O.k., you could get soundies, but they ever printed live concerts on 16 m.m. and then rented or sold films?
There were a few markets for 16mm,

1. Feature Movies - some small theaters used 16mm, especially the US Military, so a lot of feature films were released on 16mm. These were some of the last ones made

2. TV use - TV stations used 16mm for tv shows, advertising, etc. It's common to find censored or edited for TV movies on 16mm

3. Rental/Home use - this is where you have companies like castle films and Blackhawk films, which made a variety of stuff from soundies to short movies, to re-issues of old silent movies for people with home projectors

4. Institutional - Movies for the school market. Documentaries, some are pretty lame, others are less. Also in this category are travel films, and instructional movies for training within a company.

5. Illegal duplicates of Hollywood movies. These are where quality gets very bad, some people developed them in bath tubs, and the quality of the print shows it. This kind of stuff is often sold for too much money on eBay and turns out to be junk

6. Stag and bachelor party films - adult stuff - totally outdated and you don't really want to see this.

Colour films mostly age very badly, the colour all goes away and they come out as pink and red in the case of Eastman film, or purple in the case of Fuji. Eastman changed their formula in 1982, and this is called LPP film, which is basically the best out there, film that doesn't lose colour. Technicolor film stays good.

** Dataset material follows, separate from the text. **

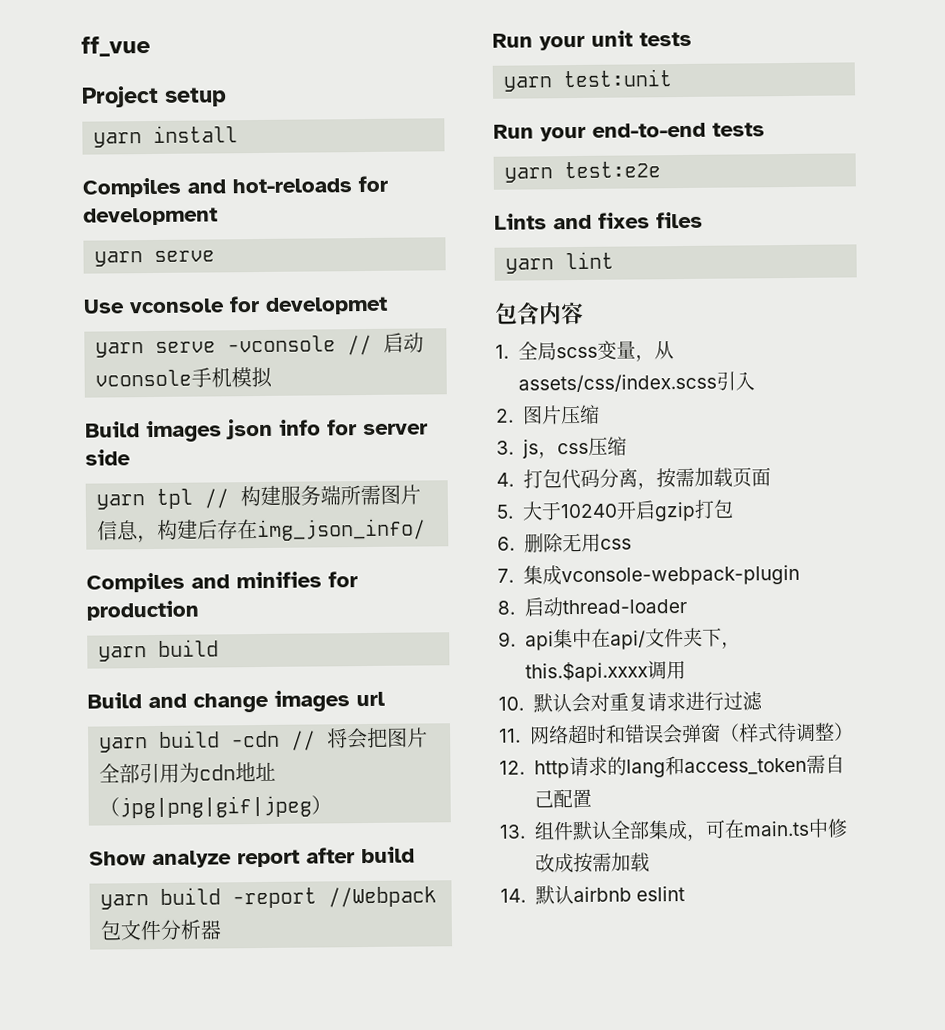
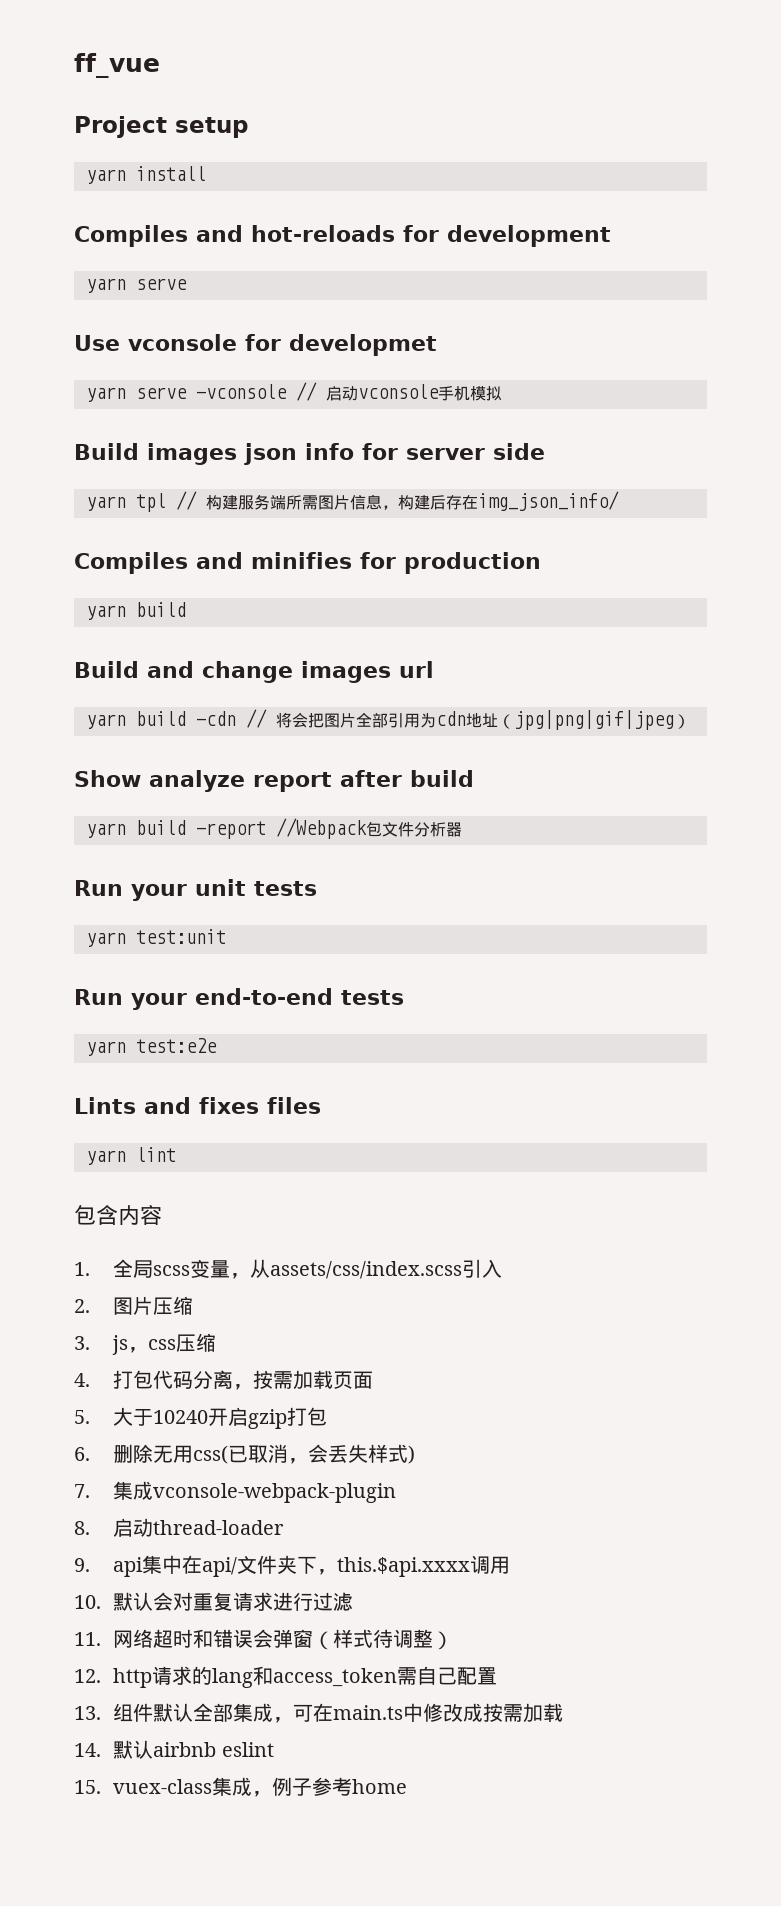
[599,538,632,550] css -> [193,1444,416,1464] css(已取消，会丢失样式)
(685, 894) none -> [74,1777,408,1797] // 15. vuex-class集成，例子参考home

When you're buying used, any popular movies in colour are very very expensive. I mean $500 - thousands, for a popular movie with good colour. I sure don't have the money to get into that market.

Faded colour goes cheap, but it's mostly pointless.

For a collector on a budget, black and white is where it's at, and if you like content from the 30s - early 60s, even better.

Probably some live music was included in the above, but the most interesting stuff to my mind, is basically Hollywood movies.

Another issue is the acetate base of film tends to go bad over time. It starts off with an odor of vinegar, and ends up with a film that's all stuck together and won't play. This will eventually happen to almost all films, but proper storage can delay it for decades. One bad film can start to destroy the ones around it, so you have to be very careful. Temperature is a big factor too.